On 10 October, the Sheldonian Theatre in Oxford will host the first concert in ‘the biggest ever celebration of the life and work of Franz Schubert’. Over three weeks, all 650 songs (or thereabouts) will be performed, most of them in England’s oldest concert hall, the Holywell Music Room just around the corner from the Sheldonian.

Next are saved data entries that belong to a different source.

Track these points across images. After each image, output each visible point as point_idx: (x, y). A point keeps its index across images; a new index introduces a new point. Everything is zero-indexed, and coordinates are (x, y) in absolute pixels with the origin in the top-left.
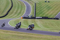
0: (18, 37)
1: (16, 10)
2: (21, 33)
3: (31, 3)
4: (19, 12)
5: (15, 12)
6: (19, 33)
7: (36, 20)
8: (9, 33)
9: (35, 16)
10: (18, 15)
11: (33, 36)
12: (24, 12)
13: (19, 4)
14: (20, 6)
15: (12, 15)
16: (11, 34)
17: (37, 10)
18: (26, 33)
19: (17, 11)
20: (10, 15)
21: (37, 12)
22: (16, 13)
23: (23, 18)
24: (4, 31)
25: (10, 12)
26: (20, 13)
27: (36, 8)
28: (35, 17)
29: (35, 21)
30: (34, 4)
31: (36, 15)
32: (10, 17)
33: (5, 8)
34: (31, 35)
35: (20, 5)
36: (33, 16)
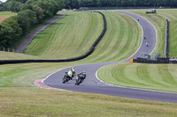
0: (123, 111)
1: (115, 39)
2: (131, 102)
3: (155, 20)
4: (123, 44)
5: (112, 44)
6: (126, 101)
7: (170, 66)
8: (100, 102)
9: (167, 55)
10: (122, 52)
11: (164, 108)
12: (136, 45)
13: (122, 24)
14: (127, 30)
15: (106, 52)
16: (103, 102)
17: (171, 39)
18: (143, 101)
19: (118, 42)
20: (99, 53)
21: (172, 45)
22: (115, 48)
23: (135, 61)
24: (84, 96)
25: (99, 45)
26: (126, 47)
27: (171, 34)
28: (168, 59)
29: (167, 70)
30: (164, 24)
31: (170, 53)
32: (100, 59)
33: (87, 36)
34: (159, 107)
35: (126, 25)
36: (161, 57)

We’re promised the greatest assembly of Schubert singers in history: they include Sir Thomas Allen, Ian Bostridge, Sarah Connolly, James Gilchrist, Robert Holl, Wolfgang Holzmair, Angelika Kirchschlager, Christopher Maltman, Mark Padmore, Christoph Prégardien — plus the cream of accompanists: Julius Drake, Graham Johnson and Roger Vignoles. There will be orchestral, chamber and piano music, too, featuring the Orchestra of the Age of Enlightenment, the Doric String Quartet and Imogen Cooper, most radiant of Schubert pianists, performing the final piano sonata in B flat, D960.
There may never be another opportunity to hear all the songs in one festival. But just how much fun will that be? Schubert’s lieder, with the exception of the old favourites — ‘The Trout’, ‘Hark, Hark! The Lark’, ‘An die Musik’ — and the song cycles, are the least known of his works (apart from his operas, of which the less said the better). There are simply too many of them. Poor Schubert is in the same boat as J.S. Bach, whose stupendous choral fantasias are overlooked because people can’t be bothered to fight through the thickets of 200 church cantatas.
Knowing that the Oxford festival was coming up, I set myself the task of listening to all Schubert’s songs, of which I knew shamefully few. Luckily, I own the Hyperion complete set, in which Graham Johnson accompanies the finest singers of the 1980s and 90s. Really Johnson should have been knighted for curating this epic 18-year project.